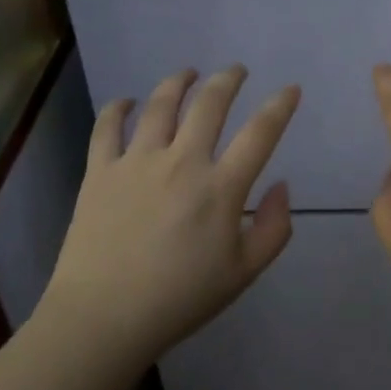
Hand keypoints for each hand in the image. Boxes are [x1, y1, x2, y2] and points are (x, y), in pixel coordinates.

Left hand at [36, 65, 300, 378]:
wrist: (103, 318)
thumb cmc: (180, 300)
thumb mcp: (243, 274)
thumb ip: (274, 229)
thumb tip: (281, 186)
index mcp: (221, 188)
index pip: (260, 133)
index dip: (280, 106)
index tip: (290, 89)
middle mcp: (182, 161)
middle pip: (210, 103)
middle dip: (228, 80)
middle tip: (236, 71)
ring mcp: (137, 161)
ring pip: (161, 104)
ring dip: (179, 82)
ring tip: (188, 74)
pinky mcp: (101, 170)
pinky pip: (108, 126)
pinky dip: (118, 108)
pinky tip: (127, 102)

### REQUIREMENT:
Copy the material verbatim. The pictures are not part of the copy.

### WRITTEN SOLUTION:
Hand keypoints for each hand in the image. Boxes are [x1, y1, x2, y2] and points are (x, y), in pixel coordinates.

Left hand at [36, 65, 300, 378]:
wrist: (103, 318)
thumb cmc: (180, 300)
thumb mcp: (243, 274)
thumb ip: (274, 229)
thumb tip: (281, 186)
index mcp: (221, 188)
index pip: (260, 133)
index dip: (280, 106)
index tip: (290, 89)
middle mcp: (182, 161)
middle pip: (210, 103)
middle dip: (228, 80)
middle tip: (236, 71)
ring mcp: (137, 161)
ring pip: (161, 104)
ring dip: (179, 82)
ring tip: (188, 74)
pinky mcp: (101, 170)
pinky pip: (108, 126)
pinky dip: (118, 108)
pinky tip: (127, 102)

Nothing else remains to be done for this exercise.